◆ **Your task**
Return exactly the run of lines that begins at the line containing "pinky mcp: (348, 237)" and ends at the last line of the material below; pictures stay out.

______________________________

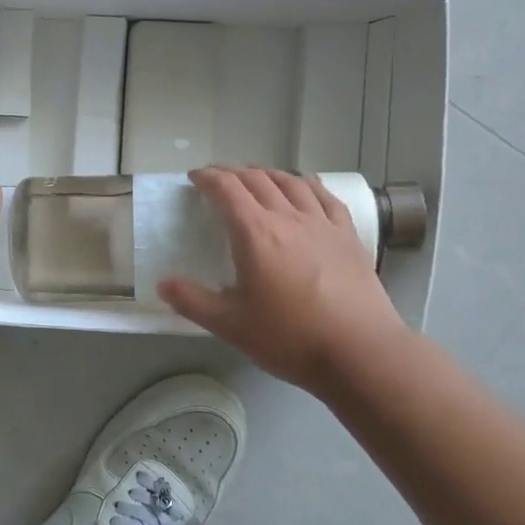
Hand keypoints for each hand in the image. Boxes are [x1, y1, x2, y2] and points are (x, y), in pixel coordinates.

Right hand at [159, 167, 409, 390]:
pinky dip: (307, 184)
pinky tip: (305, 186)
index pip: (227, 189)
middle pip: (257, 180)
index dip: (207, 178)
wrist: (360, 351)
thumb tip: (164, 284)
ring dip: (268, 174)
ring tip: (257, 177)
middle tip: (218, 178)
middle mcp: (288, 218)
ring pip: (291, 182)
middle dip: (233, 173)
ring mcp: (322, 224)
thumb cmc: (289, 337)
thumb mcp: (230, 325)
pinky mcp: (348, 237)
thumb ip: (192, 302)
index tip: (194, 178)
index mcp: (255, 233)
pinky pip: (325, 197)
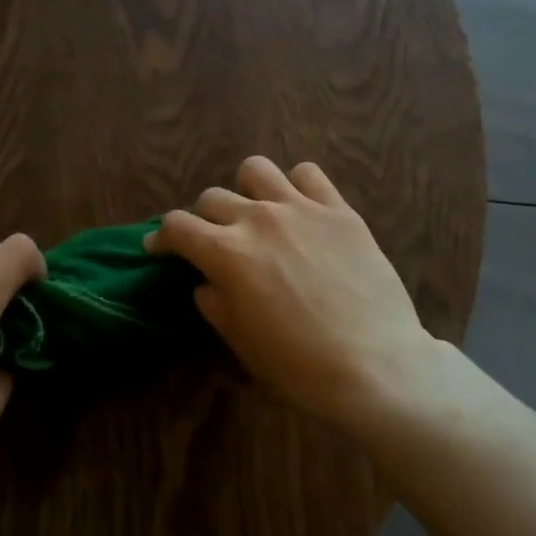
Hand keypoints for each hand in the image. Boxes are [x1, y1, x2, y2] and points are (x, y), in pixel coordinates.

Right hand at [147, 157, 440, 427]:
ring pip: (256, 170)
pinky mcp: (339, 210)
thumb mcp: (240, 343)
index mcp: (227, 253)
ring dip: (246, 190)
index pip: (177, 225)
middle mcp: (258, 219)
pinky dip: (296, 186)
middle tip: (214, 242)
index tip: (160, 248)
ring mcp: (301, 209)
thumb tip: (207, 282)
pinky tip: (300, 209)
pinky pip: (308, 174)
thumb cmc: (299, 366)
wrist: (375, 366)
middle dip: (203, 220)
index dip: (162, 237)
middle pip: (212, 197)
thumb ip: (214, 303)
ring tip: (257, 214)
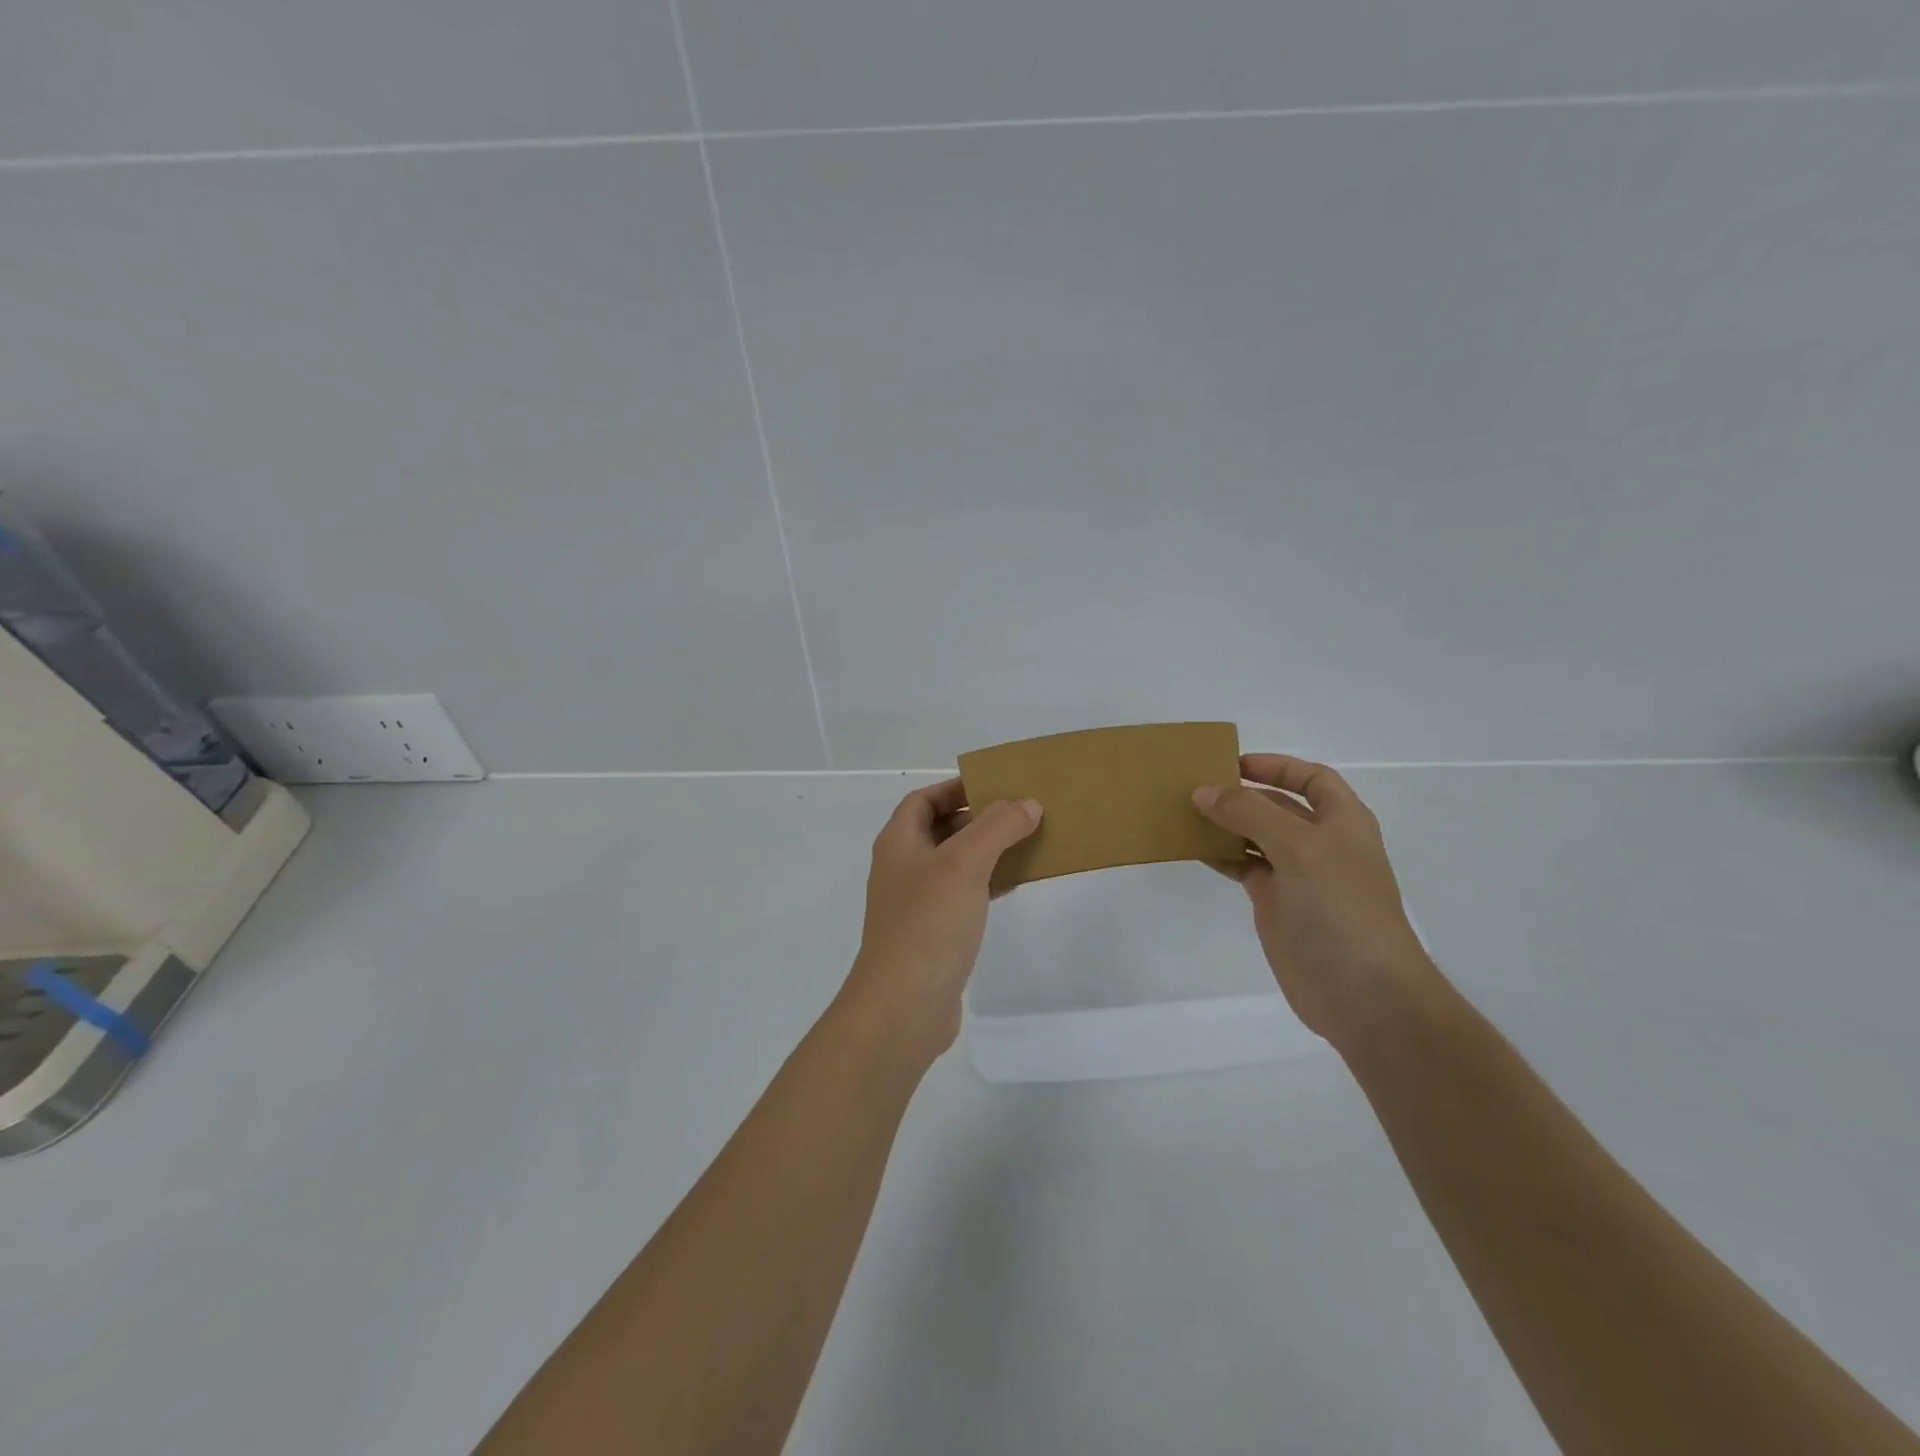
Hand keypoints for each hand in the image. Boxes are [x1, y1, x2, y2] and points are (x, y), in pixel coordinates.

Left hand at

______________________________

◆ **Answer area**
pinky mcp: (348, 237)
thumb ip: (192, 302)
index tip: (194, 178)
index mcp: (255, 233)
pinky pip: (325, 197)
Hand keypoints for each hand in the image. Boxes are [x1, y1, x2, y2] and points are (x, y), in pixel coordinates.

Right hand at [147, 157, 440, 427]:
ring pip: (256, 170)
pinky mcp: (339, 210)
thumb mcp: (240, 343)
index mcp: (227, 253)
ring dip: (246, 190)
index pip: (177, 225)
middle mcp: (258, 219)
pinky dip: (296, 186)
middle tip: (214, 242)
index tip: (160, 248)
ring mcp: (301, 209)
thumb tip: (207, 282)
pinky tip: (300, 209)
pinky pip: (308, 174)
thumb cmc: (299, 366)
wrist: (375, 366)
middle dip: (203, 220)
index dip: (162, 237)
middle pip: (212, 197)
thumb ip: (214, 303)
ring tip: (257, 214)
Hand keypoints for each hand in the image. Boxes are [x1, y1, x2, y2] and points are (x, y), in pixel coordinates.

Left hand at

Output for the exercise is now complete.